On saluera une nouvelle fois la prestation impressionnante de Malek Ben Arbia, maître à penser de la formation, qui délivre mélodies et soli imparables avec une maestria incroyable, tandis que Zaher Zorgatti, impérial au micro une fois de plus (écoutez les refrains de "Time to Grow" ou de "Beyond the Stars" si vous n'êtes pas convaincu) , délivre plus de puissance et d'émotion d'album en album. L'association entre les deux hommes et le talent de leurs compères évoque une nouvelle fois leurs glorieux aînés de Symphony X, alors que leur musique s'éloigne de plus en plus de celle des Américains. La comparaison n'est cependant pas malvenue tant les Tunisiens maîtrisent leur sujet et s'approchent des sommets du genre avec ce nouvel album. On en viendrait même à espérer une tournée associant les 2 groupes, la cohabitation serait plus qu'intéressante à voir et à entendre, à n'en point douter.

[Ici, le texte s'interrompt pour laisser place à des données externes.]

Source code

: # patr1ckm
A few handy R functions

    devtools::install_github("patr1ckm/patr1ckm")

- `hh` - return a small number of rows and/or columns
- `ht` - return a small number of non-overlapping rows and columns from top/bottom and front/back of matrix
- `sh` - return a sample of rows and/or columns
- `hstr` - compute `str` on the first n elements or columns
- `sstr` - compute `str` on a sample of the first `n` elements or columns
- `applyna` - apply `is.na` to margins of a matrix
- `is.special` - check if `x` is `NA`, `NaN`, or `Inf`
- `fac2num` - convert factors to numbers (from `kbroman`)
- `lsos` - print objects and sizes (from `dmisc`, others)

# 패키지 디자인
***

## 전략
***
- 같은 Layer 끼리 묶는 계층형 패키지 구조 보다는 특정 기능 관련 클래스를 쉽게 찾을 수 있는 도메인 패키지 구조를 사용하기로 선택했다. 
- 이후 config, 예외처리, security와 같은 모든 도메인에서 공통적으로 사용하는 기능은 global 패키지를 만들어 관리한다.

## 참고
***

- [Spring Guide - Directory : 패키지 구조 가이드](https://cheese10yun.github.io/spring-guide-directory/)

Alors, Tales Of The Sands est-il aussi réussi que l'était Desert Call ? Assurément ! En reprenant la même formule sans pour autant la recopier, Myrath livre un album de très haute volée, digne des plus grands, et il est plus qu'agréable d'entendre des albums aussi rafraîchissants dans le monde sclérosé du métal progressif. J'irai même plus loin en affirmant qu'en continuant de faire évoluer leur musique et en y incorporant intelligemment de nouveaux éléments, les Tunisiens nous livrent un album encore meilleur que le précédent. Ne passez pas à côté, écoutez-le et aimez-le : ils le méritent!